Clint abrió de nuevo la grabadora.

Cambiando la bolsa de cuero sobre sus rodillas por la que estaba en el suelo, Pollard dijo:

– Debo darles estas cosas. -Abrió la segunda bolsa y sacó un bolso de plástico que contenía un puñado de la arena negra que aferraba cuando se despertara después de su breve sueño el jueves por la mañana. Asimismo sacó la ensangrentada camisa que llevara al levantarse de su siesta todavía más corta el mismo día-. Las guardé porque… Bien, me parecieron pruebas significativas, claves. Tal vez les ayuden a hacerse una idea de lo que ocurre aquí, y de lo que he hecho.

Bobby cogió la camisa y la arena, las examinó por encima y luego las puso sobre la mesa, a su lado.

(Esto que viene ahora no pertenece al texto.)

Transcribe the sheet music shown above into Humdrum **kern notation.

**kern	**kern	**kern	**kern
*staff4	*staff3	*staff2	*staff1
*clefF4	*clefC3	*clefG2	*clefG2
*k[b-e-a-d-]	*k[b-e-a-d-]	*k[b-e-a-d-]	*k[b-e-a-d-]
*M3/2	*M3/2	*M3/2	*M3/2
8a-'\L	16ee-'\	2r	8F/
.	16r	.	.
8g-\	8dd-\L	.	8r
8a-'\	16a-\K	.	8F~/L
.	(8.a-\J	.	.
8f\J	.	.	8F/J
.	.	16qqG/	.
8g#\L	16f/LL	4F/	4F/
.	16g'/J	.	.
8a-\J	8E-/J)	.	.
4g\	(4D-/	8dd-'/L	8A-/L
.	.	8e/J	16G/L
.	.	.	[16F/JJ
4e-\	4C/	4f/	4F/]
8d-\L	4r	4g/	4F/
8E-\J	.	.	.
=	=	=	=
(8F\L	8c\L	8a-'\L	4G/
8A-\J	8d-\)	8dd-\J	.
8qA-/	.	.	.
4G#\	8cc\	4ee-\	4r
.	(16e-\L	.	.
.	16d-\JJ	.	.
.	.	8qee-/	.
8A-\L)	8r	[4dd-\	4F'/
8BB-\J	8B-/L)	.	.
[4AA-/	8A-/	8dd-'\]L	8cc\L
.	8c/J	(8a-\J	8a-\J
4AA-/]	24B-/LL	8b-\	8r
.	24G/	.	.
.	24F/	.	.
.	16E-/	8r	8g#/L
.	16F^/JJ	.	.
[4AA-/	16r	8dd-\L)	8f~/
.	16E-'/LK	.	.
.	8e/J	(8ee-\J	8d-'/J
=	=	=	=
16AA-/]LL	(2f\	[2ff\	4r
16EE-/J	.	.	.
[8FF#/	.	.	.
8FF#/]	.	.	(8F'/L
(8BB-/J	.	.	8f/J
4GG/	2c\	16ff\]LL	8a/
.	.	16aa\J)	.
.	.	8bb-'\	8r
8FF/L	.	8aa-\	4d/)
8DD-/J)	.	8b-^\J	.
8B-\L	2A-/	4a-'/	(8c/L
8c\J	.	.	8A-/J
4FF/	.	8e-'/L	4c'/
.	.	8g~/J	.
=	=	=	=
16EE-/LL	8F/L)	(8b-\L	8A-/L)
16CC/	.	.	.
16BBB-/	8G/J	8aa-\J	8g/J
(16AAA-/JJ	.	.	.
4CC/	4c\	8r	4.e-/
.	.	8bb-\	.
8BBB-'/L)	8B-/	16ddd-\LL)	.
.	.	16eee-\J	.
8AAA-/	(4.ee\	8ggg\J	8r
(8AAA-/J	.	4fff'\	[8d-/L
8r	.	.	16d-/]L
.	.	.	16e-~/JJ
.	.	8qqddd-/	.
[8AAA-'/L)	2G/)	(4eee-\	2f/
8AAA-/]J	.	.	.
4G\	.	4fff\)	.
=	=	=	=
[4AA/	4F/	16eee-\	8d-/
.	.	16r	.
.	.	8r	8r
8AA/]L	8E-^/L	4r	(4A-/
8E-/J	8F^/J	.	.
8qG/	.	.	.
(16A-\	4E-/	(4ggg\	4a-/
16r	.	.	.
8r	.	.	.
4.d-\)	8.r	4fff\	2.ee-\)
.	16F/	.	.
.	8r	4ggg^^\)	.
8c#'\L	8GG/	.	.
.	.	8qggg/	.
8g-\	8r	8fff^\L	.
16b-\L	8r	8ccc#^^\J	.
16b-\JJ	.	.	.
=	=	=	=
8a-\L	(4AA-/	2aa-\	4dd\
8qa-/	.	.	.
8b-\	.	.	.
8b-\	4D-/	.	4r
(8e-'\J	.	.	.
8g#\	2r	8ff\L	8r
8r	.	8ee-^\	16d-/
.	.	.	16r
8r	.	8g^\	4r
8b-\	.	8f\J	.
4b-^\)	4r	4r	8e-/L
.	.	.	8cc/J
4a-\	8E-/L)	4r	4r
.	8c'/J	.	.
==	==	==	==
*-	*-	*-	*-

Julie observó que la camisa había estado empapada de sangre y no simplemente manchada. Ahora, las grandes manchas parduscas daban rigidez a la tela.

– Así que estuviste en el motel la tarde del jueves -dijo Bobby.

Pollard asintió.

– No sucedió gran cosa aquella noche. Fui a ver una película que no logró interesarme. Conduje el coche un rato por ahí. Me sentía cansado, cansado, cansado de verdad, a pesar de la siesta, pero no pude dormir. Tuve miedo de dormirme. A la mañana siguiente me trasladé a otro motel.